Eventually I learned that some of the people from Craig’s old North Hollywood neighborhood would sometimes see on him on the streets there. He was apparently in pretty rough shape, and was usually uncommunicative, but sometimes it was possible to engage him in a brief conversation about his music. One friend, Jim, told Craig I was looking for him and gave him my phone number. Jim would give me updates on various Craig sightings and occasionally I would drive up there and search for him at his regular haunts. But I was never able to find him. I also alerted some of my other friends in L.A. and eventually one of them, Chris, spotted him one night outside a fast food pizza place. When approached, Craig was polite but didn’t have much to say, but Chris was able to give him my phone number along with a copy of Ugly Things and a CD of the Penny Arkade. Needless to say, Craig never called.

PKM: Had you found Craig Smith before he died, what would you have asked him?

Mike Stax: I’ve run that scenario through my head countless times over the years. I suppose I would have asked him first about his music, his memories of writing and recording specific songs. I’ve no idea how responsive he might have been. I hoped somehow to be able to reconnect him with his royalties and help him get back on his feet. In retrospect that may have been an unrealistic goal.


“Craig Smith Saved the Planet. Did You?”


PKM: Had he not been sidetracked by chronic mental illness, what sort of career do you imagine Smith having in the music business?

Mike Stax: I’ve no doubt whatsoever that if Craig hadn’t been struck down by schizophrenia—triggered by that brutal attack in Afghanistan—he would’ve had a successful career in the music business. The fact that artists like Glen Campbell, Andy Williams and the Monkees selected his songs to record out of the hundreds they were offered tells you that he had something special. In the early ‘70s, Craig could easily have competed with commercially successful singer-songwriters like Jackson Browne, James Taylor and Cat Stevens. Or he could’ve put together a band to showcase his voice and material. There was no limit to what he could have accomplished. His talent was immense.

PKM: Craig Smith’s recorded output had an instantly engaging sound, part sunny Southern California pop, part catchy, melodious folk. But there was a darker edge, buried beneath that surface, that makes his songs more memorable. Why is it, I wonder, that we love the dark music of people like Nick Drake, Tim Hardin, Phil Ochs and Craig Smith more than sunny pop music that they would, under better conditions, be capable of creating?

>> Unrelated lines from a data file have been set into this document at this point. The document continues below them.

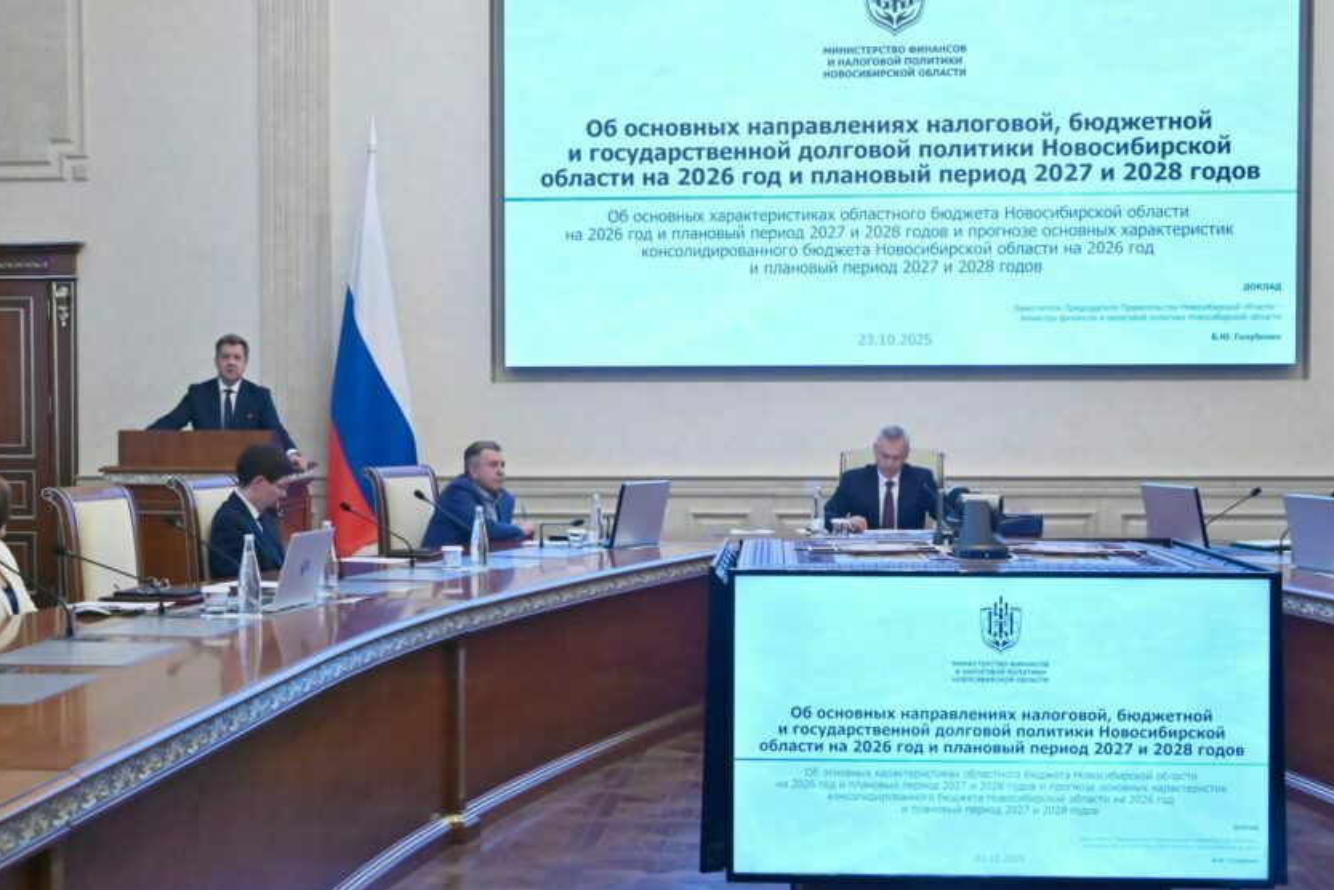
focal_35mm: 54
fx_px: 2002
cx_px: 650
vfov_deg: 25.1
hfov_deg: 36.9
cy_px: 455
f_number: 13
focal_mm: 50
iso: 6400
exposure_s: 1/160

Mike Stax: I think all of the most compelling art mixes both light and shadow. That blend resonates so strongly with us because it mirrors the human condition. That contrast was exceptionally strong in Craig’s work, and I feel it was there almost from the beginning, well before his problems with mental illness overtook him.

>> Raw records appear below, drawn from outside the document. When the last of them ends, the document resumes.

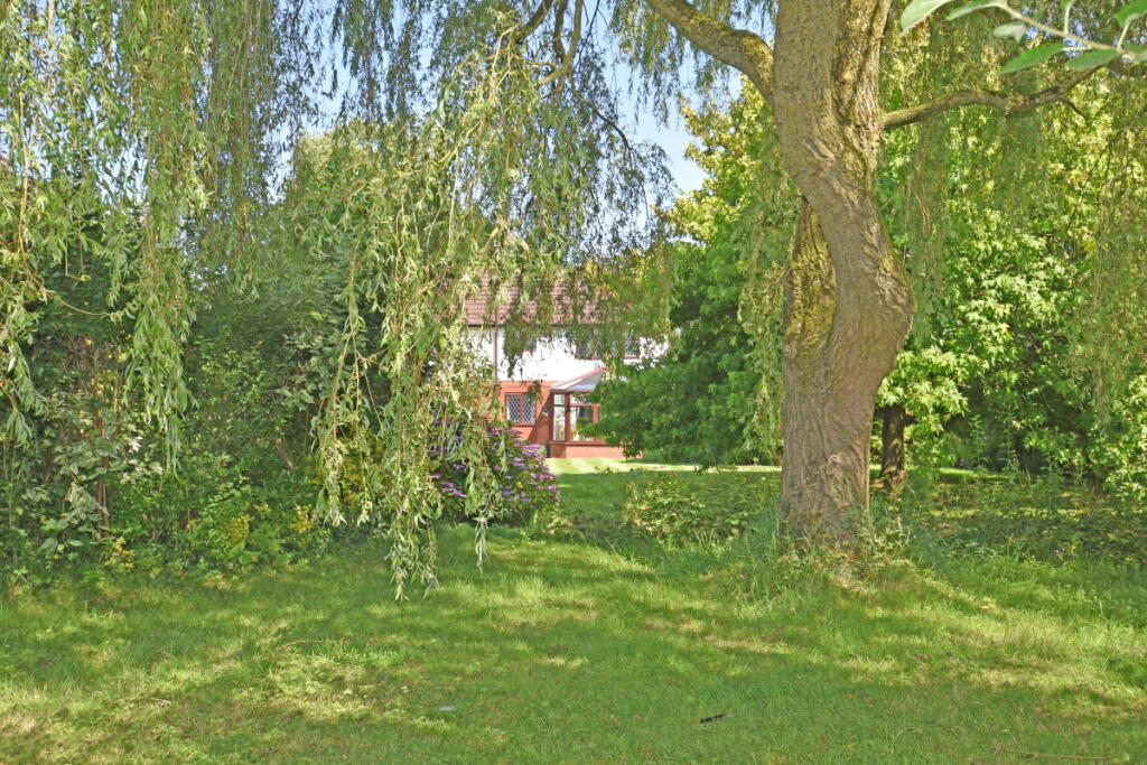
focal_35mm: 36
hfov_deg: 53.1
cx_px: 574
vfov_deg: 36.9
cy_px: 382
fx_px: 1147
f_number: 5
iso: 100
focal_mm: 24
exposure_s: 1/200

PKM: Is there any chance of giving Apache and Inca proper reissues?

Mike Stax: Craig’s brother Gary and I have formed a record label and publishing company called Maitreya Apache Music to preserve and release Craig’s work. Giving Apache and Inca a good quality, legitimate reissue is definitely part of our plan.

PKM: Does Gary Smith have any other artifacts from his brother’s musical legacy that might see the light of day?

Mike Stax: There are several tracks that we didn’t include on the Love is Our Existence release, as well as various photos, and an extraordinary 120-page manuscript written by Craig in 1970.  Hopefully more material will turn up. The search continues.


Mike Stax is the editor and publisher of the respected rock & roll history magazine Ugly Things. As well as writing the liner notes for hundreds of reissues, he is the author or co-author of several books, including Swim Through the Darkness: My Search for Craig Smith and the Mystery of Maitreya Kali.